Research Article

Study of United Kingdom product licence applications containing new active substances, 1987-9.

BMJ 1991; 302 doi: https://doi.org/10.1136/bmj.302.6770.223 (Published 26 January 1991) Cite this as: BMJ 1991;302:223
  1. M D Rawlins,
  2. D B Jefferys
  1. Department of Pharmacological Sciences, Wolfson Unit of Clinical Pharmacology, The University, Newcastle, upon Tyne.

    Abstract

    OBJECTIVES--To investigate the fate of product licence applications containing new active substances in relation to their degree of innovation and therapeutic category. To assess the numbers of volunteers and patients exposed to a new active substance when marketing autorisation is first sought.

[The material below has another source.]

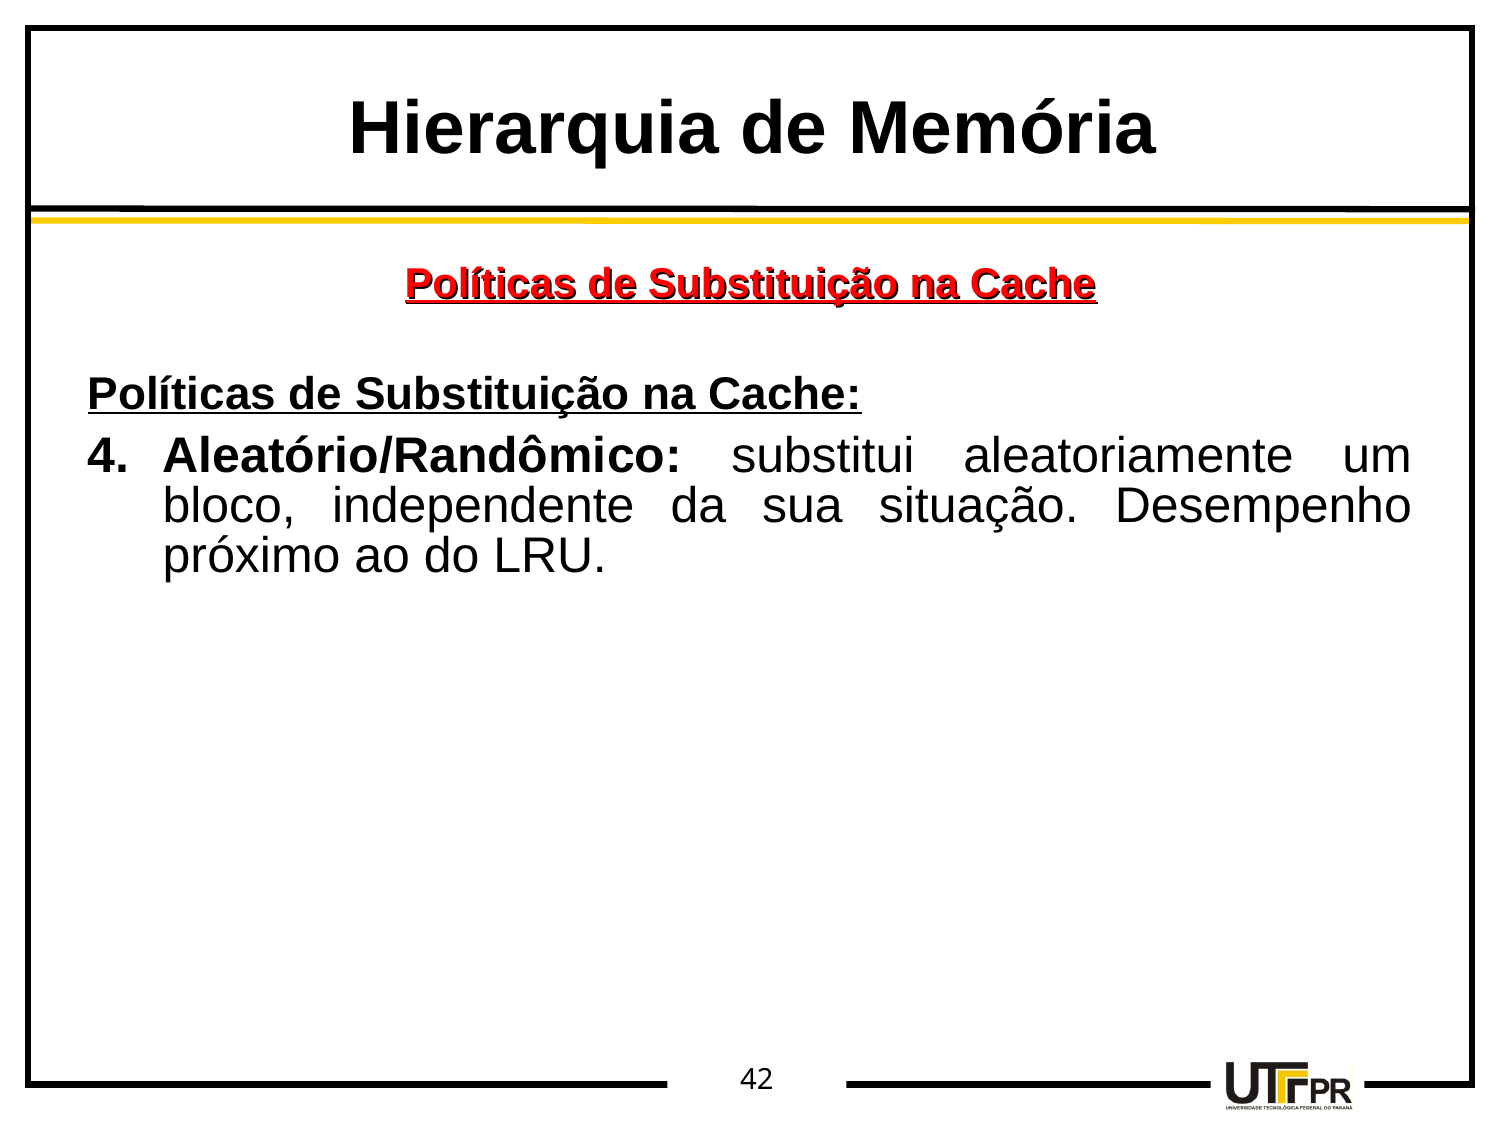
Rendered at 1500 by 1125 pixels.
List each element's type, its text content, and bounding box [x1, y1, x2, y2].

title Hierarquia de Memória [29, 85, 1477, 180]
list Políticas de Substituição na Cache Políticas de Substituição na Cache: Aleatório/Randômico: substitui aleatoriamente um bloco, independente da sua situação. Desempenho próximo ao do LRU. [72, 257, 1428, 1027]
picture [1225, 1062, 1353, 1110]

DESIGN AND SETTING--Observational study of records for each licence application submitted to the United Kingdom licensing authority for marketing authorisation from 1987 to 1989. SUBJECTS--118 product licence applications containing one or more new active substances. MAIN OUTCOME MEASURES--Success of application for product licence as assessed by the decision of the Committee on Safety of Medicines to advise the granting of a licence (with or without conditions) or provisionally advise its refusal on the grounds of quality, safety, or efficacy. Assessment of numbers of volunteers and patients exposed to each substance during premarketing studies and clinical trials, and the numbers of treated patients available for an assessment of safety. RESULTS--118 relevant product licence applications were submitted during the review. Although 60% (52/86) of semi-innovative products fell into one of three therapeutic categories (cardiovascular, central nervous system, or anti-infective agents), only 41% (13/32) of fully innovative products fell into these categories. 47 applications were granted (conditionally or unconditionally) but the success rate for fully innovative products (56%, 18/32) was greater than that for semi-innovative products (34%, 29/86). The number of volunteers and patients exposed to a new product at submission varied widely and tended to be greater for successful applications. CONCLUSION--The results suggest a broadening of the pharmaceutical industry's research and development programmes and that a more liberal licensing policy exists for fully innovative products than for semi-innovative products. The relatively limited exposure of patients to new active substances at licensing underlines the importance of rigorous postmarketing surveillance.